Suatu Hari di Jogja

25 6 32
                                    

Aku sedikit terganggu oleh suara yang cukup bising untuk waktu sepagi ini. Dapat ku pastikan, sumbernya ada di barisan ku.

Aku mengerjapkan beberapa kali kelopak mata ku hingga sadar sepenuhnya. Kemudian merentangkan tangan ku ke arah samping tanpa memperdulikan mahluk hidup yang mencoba menganggu kegiatan ku.

"Baru bangun udah rusuh amat nih bocah" cerca Hafidz yang merasa menjadi korban dari aktifitas pagi ku.

"Lo pada rame banget dah, masih pagi juga" ternyata ini yang dirasakan penumpang lain tadi malam. Maafin teman-teman saya ya penumpang.

"Nah lo sendiri ngapain bangun" saat kalimat itu berhasil terucap sempurna oleh Hafidz, ia langsung menerima toyoran dari jemari lentik ku pada pelipisnya.

Alhasil membuat Hafidz dan Gilang yang saat itu sedang merenggangkan otot lehernya, bertarung dengan kening Hafidz

"Sakit goblok" double kill, Gilang juga memberikan pukulan pada kepala Hafidz yang ku rasa cukup keras.

"El kek hewan anjing, jing" Hafidz melemparkan tatapan yang ia buat sesinis mungkin. Masih sangat pagi untuk mengawali bahagia ku.

Aku kembali melihat ponsel, belum ada balasan dari kak Adam. Bahkan status pengiriman pesan pun masih centang satu.

"Diblock lo kan, makanya kelamaan sih" Hafidz meledekku dengan intonasi yang sok manis. Sama seperti yang dilakukan mama kemarin, dengan sengaja pria berkulit putih orang asia ini mengintip room chat dengan atas nama Kak Adam.

"Bacot ah" Aku memutuskan untuk bangkit dari posisi ku saat ini dan hendak membasuh paras ayu ku ini.

Setelah berada didepan pintu toilet kereta, ternyata ada seseorang yang sedang menggunakannya lebih dulu dibanding aku.

Sembari menunggu, aku bersandar di kabin kereta, menikmati suasana pagi yang jauh berbeda dengan suasana ibukota.

Sepanjang berjalannya kereta, banyak aksen-aksen hamparan rumput dengan embun di atasnya. Seolah-olah saling berlarian mengikuti arah lajunya kereta.

'Cklek'
Pintu toilet telah terbuka. Pintu berwarna putih glossy tersebut menampilkan sosok Ardhito yang masih menyisakan buliran air pada helaian anak rambut dan di beberapa area wajahnya.

Tetap sama.
Tatapannya tidak bersahabat, dingin dan tentu saja tidak berekspresi

Ar berlalu begitu saja. Sampai saat ia akan membuka pintu menuju lorong gerbong, aku merasa lirikan matanya mengintai kegiatan ku saat akan memasuki toilet.
Aku menoleh dan membalas sorotan matanya dengan tajam. Mempertanyakan apa yang sedang ia pikirkan saat ini.
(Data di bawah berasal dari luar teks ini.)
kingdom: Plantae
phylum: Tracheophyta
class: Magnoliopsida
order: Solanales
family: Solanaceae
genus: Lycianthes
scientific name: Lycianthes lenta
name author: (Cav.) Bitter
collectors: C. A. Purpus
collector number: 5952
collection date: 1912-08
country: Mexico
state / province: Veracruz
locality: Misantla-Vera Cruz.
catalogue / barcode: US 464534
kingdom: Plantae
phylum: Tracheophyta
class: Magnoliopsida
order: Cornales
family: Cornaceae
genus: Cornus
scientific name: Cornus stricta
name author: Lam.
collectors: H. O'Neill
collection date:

Lagi, dia hanya diam dan lanjut membawa dirinya masuk ke dalama gerbong kereta.

Basuhan air mengalir benar-benar membantu ku menyempurnakan kesadaran ku. Setelah membiarkan rambut ku terurai begitu saja saat tertidur, membuat helaian rambut ku saling menyatu. Ku gulung asal rambut yang sebelumnya sudah ku sisir menggunakan jemari indah yang ku punya.

Aku sempat menilai diriku pada pantulan cermin yang berada didalam toilet kereta.

"Apa yang salah dari gue?" tanya ku pada sosok yang ada di pantulan cermin ini. Pikiran ku terusik oleh sikap Ar tadi. Apa karena ada aliran sungai yang ku buat saat tidur? atau karena rambut singa ku? Ah, tapi tidak terlalu parah. Menurut ku sih seperti itu.

"Ngga ngga, dia aja yang punya kepribadian yang salah" pangkas ku untuk berhenti memikirkan hal yang sebenarnya tidak penting untuk di perdalam.

Kalimat itu mungkin akan terdengar seperti pembelaan. Ya, itu usaha ku untuk tidak terlalu memikirkan sikap lelaki tanpa ekspresi seperti Ardhito.